> [Your instructions]: Reproduce verbatim the entries from the first line through the line containing "Die Quelle der Weisheit", with both of those lines included.
(Supplied data Opens)
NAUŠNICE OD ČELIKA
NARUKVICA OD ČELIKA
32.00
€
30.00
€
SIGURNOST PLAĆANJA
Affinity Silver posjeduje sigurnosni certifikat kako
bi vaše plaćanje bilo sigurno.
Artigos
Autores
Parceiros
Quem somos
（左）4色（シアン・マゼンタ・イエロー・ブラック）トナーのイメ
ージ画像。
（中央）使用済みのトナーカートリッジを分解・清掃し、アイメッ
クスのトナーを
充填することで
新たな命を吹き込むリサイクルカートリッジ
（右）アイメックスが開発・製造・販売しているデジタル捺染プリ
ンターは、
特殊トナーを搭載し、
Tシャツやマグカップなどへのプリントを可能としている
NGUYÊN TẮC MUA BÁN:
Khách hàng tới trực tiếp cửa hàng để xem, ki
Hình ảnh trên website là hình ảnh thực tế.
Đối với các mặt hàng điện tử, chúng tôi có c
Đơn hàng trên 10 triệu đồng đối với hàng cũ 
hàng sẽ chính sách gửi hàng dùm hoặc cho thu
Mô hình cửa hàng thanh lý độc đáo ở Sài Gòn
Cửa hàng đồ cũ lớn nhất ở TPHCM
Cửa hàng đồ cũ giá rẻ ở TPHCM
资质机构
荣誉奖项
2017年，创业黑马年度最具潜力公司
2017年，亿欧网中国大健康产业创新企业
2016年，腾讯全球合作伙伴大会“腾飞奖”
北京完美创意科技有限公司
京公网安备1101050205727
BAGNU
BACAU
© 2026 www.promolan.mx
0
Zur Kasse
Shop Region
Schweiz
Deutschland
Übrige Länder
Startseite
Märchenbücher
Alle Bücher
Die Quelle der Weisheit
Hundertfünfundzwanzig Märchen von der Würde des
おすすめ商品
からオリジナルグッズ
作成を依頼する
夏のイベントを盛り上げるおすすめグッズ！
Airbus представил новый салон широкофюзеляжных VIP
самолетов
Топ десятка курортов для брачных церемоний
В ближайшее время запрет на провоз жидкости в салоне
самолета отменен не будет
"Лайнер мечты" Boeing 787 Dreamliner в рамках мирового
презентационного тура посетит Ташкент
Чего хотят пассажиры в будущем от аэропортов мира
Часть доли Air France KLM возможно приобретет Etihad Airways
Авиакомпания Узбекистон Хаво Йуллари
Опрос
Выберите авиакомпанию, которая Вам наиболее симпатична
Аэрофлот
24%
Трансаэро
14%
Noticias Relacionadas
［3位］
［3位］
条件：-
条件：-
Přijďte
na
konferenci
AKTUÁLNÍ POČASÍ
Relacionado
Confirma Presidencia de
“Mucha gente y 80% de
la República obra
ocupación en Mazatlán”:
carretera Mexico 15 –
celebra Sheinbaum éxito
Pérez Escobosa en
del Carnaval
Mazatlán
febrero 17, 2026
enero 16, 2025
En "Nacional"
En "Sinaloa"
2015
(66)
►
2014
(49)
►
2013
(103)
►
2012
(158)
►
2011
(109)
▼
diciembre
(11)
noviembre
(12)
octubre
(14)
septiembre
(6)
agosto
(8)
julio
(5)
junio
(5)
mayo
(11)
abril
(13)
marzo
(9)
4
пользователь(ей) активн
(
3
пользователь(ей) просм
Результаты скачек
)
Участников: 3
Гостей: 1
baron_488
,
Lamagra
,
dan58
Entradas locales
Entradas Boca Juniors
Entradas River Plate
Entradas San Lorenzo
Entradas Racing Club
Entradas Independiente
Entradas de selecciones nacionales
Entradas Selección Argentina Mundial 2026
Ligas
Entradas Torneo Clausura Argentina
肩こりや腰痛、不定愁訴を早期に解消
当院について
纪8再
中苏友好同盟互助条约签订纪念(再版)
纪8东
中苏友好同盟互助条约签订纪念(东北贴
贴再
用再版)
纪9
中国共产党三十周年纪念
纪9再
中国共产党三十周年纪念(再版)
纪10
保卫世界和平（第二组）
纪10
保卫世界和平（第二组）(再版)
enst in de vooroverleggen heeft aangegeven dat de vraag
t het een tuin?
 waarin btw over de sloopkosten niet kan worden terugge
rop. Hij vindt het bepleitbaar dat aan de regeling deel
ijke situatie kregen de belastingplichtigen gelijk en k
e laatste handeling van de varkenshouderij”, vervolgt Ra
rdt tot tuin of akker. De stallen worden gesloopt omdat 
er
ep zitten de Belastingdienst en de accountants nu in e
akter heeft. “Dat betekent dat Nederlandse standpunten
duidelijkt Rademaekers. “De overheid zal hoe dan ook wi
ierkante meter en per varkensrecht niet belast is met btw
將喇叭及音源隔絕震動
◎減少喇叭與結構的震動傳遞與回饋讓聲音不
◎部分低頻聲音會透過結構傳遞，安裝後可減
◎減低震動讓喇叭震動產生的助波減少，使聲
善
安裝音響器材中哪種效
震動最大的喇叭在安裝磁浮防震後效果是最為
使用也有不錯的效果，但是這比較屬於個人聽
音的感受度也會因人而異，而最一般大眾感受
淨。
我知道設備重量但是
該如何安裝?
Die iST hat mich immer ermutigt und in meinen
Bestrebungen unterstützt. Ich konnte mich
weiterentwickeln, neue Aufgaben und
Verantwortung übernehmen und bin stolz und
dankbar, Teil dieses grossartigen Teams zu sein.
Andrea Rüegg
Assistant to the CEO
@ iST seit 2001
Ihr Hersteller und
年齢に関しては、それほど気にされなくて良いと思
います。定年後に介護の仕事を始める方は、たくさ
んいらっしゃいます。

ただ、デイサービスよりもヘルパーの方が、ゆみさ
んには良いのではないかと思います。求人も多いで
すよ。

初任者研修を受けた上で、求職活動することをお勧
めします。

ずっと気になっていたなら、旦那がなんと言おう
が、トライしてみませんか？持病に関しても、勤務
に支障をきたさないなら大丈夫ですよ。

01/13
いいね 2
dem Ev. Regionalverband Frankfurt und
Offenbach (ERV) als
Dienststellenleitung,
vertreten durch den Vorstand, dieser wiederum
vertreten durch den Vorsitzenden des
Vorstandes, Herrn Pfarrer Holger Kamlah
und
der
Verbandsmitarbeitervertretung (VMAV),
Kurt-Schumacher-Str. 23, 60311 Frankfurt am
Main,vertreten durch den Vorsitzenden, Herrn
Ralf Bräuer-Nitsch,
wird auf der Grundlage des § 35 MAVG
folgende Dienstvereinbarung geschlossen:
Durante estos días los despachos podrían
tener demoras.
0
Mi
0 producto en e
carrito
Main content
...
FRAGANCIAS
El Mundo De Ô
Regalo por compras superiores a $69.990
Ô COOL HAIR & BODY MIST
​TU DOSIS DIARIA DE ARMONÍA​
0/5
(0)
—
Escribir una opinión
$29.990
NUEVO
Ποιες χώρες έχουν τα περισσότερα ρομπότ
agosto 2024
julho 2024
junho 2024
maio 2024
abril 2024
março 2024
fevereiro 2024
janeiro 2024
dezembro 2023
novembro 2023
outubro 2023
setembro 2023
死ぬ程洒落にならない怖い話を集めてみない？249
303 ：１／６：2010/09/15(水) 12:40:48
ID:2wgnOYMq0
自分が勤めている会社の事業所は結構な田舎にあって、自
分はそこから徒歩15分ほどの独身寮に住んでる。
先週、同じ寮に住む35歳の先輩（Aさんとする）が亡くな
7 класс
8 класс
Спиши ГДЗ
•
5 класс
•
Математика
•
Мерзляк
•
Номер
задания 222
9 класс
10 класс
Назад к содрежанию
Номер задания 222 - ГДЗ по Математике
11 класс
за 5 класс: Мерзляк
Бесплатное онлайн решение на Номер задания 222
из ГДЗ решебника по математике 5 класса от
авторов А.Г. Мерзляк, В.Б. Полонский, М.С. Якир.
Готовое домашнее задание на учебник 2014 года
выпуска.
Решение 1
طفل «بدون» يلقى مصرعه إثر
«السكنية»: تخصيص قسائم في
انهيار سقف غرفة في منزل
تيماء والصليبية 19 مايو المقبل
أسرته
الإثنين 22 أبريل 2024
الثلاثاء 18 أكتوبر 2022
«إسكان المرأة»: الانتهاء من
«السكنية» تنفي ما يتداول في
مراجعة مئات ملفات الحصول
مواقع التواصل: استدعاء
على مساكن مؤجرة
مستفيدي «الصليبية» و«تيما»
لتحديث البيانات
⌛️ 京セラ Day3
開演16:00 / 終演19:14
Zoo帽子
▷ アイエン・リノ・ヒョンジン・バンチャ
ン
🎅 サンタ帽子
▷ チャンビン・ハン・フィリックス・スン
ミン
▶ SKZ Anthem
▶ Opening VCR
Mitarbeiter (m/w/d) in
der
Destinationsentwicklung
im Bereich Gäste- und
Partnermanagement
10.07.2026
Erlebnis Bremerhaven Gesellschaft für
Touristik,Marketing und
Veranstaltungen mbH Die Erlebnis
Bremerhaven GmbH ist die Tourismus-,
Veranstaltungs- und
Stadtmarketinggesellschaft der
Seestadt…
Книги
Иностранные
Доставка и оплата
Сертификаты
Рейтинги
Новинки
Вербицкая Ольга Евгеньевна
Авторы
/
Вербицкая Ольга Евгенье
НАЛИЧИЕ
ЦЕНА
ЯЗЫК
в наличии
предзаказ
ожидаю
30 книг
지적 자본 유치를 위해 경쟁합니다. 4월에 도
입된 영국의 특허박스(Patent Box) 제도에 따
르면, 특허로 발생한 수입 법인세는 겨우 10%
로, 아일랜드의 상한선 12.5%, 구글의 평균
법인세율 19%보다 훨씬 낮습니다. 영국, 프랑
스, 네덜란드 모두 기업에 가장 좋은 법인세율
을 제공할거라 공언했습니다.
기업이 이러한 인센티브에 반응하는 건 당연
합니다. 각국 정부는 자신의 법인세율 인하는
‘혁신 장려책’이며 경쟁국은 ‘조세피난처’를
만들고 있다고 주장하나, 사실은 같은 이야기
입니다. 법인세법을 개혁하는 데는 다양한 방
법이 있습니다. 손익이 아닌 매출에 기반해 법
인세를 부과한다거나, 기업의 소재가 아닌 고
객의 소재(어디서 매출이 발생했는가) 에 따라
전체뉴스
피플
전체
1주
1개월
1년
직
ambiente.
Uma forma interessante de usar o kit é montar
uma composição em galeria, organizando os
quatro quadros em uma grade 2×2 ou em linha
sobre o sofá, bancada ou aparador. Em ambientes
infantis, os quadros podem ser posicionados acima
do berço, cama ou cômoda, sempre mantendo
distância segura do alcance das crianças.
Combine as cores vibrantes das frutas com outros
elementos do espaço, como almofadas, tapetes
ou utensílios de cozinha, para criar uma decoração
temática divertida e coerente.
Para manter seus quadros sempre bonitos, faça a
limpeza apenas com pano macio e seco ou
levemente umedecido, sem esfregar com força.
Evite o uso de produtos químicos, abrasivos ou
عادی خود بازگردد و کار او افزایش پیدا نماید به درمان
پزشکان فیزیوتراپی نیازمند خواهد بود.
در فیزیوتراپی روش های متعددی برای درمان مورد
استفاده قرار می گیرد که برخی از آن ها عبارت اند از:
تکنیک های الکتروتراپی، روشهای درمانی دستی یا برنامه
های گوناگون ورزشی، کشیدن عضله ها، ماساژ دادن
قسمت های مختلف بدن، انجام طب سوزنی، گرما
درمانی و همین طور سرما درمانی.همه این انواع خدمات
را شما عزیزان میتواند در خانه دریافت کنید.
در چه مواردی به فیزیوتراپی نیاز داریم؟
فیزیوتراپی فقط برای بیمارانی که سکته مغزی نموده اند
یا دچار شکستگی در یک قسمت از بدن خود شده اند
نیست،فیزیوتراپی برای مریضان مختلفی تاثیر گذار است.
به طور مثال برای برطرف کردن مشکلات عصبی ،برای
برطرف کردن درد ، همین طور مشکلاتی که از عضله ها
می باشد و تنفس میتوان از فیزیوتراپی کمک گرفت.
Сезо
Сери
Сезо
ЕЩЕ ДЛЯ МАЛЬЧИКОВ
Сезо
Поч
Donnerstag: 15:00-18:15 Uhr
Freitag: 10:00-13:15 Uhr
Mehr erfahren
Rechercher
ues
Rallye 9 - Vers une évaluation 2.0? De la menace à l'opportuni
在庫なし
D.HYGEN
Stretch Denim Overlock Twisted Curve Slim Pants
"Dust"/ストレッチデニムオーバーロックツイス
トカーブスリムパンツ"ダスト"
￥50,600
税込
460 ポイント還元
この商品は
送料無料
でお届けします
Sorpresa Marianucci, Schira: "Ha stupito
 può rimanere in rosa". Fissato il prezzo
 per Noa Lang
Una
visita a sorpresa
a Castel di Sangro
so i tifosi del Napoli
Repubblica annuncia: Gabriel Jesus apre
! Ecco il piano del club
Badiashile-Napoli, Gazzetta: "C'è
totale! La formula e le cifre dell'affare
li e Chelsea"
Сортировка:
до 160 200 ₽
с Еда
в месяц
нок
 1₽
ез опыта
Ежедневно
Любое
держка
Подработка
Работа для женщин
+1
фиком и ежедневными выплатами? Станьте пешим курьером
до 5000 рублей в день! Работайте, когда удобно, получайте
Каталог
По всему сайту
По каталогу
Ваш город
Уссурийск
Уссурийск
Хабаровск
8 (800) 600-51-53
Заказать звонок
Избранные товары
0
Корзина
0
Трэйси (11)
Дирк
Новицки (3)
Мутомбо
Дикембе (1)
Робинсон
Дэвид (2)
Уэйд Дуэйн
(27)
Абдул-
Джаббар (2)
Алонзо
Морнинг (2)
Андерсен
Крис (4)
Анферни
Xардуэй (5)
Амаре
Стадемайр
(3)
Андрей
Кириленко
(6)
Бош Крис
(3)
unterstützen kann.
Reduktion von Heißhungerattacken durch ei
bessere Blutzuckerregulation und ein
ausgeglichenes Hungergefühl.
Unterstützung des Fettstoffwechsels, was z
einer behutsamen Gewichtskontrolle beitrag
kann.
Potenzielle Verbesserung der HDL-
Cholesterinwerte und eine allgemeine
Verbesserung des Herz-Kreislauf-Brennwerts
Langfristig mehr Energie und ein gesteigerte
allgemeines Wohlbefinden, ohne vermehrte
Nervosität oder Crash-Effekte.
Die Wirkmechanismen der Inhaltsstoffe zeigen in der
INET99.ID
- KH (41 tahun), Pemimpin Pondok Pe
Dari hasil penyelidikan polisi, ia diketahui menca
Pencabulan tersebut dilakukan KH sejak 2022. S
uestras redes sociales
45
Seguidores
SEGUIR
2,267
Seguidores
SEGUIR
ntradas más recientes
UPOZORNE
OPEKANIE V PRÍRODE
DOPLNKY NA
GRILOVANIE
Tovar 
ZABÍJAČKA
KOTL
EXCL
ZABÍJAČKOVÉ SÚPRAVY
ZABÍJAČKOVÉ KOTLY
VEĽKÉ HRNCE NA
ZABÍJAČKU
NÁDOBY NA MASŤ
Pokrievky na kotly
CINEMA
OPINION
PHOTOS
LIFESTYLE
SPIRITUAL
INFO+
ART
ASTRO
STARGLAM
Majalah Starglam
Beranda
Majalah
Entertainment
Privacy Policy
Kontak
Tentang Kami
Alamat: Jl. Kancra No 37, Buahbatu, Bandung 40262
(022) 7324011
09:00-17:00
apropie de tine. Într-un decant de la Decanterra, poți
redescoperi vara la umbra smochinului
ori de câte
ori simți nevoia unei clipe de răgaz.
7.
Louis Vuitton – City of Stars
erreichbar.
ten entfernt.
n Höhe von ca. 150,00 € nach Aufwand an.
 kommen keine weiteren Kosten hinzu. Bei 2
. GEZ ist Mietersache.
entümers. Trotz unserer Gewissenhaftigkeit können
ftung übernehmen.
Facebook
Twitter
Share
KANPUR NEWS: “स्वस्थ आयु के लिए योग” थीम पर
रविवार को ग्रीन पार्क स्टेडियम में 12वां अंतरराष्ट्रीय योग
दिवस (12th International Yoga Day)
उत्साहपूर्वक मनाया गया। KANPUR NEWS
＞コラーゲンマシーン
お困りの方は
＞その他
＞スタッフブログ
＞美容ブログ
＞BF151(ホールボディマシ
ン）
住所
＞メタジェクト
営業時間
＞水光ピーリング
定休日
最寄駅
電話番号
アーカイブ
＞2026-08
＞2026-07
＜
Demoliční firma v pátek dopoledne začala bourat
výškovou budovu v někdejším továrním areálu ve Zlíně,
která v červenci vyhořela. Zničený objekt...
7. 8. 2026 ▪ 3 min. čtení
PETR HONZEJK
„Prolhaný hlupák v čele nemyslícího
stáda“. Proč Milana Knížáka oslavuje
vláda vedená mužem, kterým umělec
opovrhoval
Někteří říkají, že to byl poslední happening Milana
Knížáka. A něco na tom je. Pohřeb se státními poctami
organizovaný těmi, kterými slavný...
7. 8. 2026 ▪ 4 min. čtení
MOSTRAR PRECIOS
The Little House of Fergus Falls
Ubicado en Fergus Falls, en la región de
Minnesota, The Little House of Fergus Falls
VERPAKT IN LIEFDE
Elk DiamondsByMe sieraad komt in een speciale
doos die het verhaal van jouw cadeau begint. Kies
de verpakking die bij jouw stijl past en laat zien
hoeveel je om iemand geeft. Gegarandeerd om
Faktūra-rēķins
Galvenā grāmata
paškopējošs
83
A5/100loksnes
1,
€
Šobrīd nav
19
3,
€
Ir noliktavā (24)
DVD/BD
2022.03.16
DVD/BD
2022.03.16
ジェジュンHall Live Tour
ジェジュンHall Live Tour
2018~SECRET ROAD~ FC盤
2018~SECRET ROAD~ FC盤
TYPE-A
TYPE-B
(Supplied data Closes)
> [Answer for the task]:
NAUŠNICE OD ČELIKA
NARUKVICA OD ČELIKA
32.00
€
30.00
€
SIGURNOST PLAĆANJA
Affinity Silver posjeduje sigurnosni certifikat kako
bi vaše plaćanje bilo sigurno.
Artigos
Autores
Parceiros
Quem somos
（左）4色（シアン・マゼンタ・イエロー・ブラック）トナーのイメ
ージ画像。
（中央）使用済みのトナーカートリッジを分解・清掃し、アイメッ
クスのトナーを
充填することで
新たな命を吹き込むリサイクルカートリッジ
（右）アイメックスが開発・製造・販売しているデジタル捺染プリ
ンターは、
特殊トナーを搭載し、
Tシャツやマグカップなどへのプリントを可能としている
NGUYÊN TẮC MUA BÁN:
Khách hàng tới trực tiếp cửa hàng để xem, ki
Hình ảnh trên website là hình ảnh thực tế.
Đối với các mặt hàng điện tử, chúng tôi có c
Đơn hàng trên 10 triệu đồng đối với hàng cũ 
hàng sẽ chính sách gửi hàng dùm hoặc cho thu
Mô hình cửa hàng thanh lý độc đáo ở Sài Gòn
Cửa hàng đồ cũ lớn nhất ở TPHCM
Cửa hàng đồ cũ giá rẻ ở TPHCM
资质机构
荣誉奖项
2017年，创业黑马年度最具潜力公司
2017年，亿欧网中国大健康产业创新企业
2016年，腾讯全球合作伙伴大会“腾飞奖”
北京完美创意科技有限公司
京公网安备1101050205727
BAGNU
BACAU
© 2026 www.promolan.mx
0
Zur Kasse
Shop Region
Schweiz
Deutschland
Übrige Länder
Startseite
Märchenbücher
Alle Bücher
Die Quelle der Weisheit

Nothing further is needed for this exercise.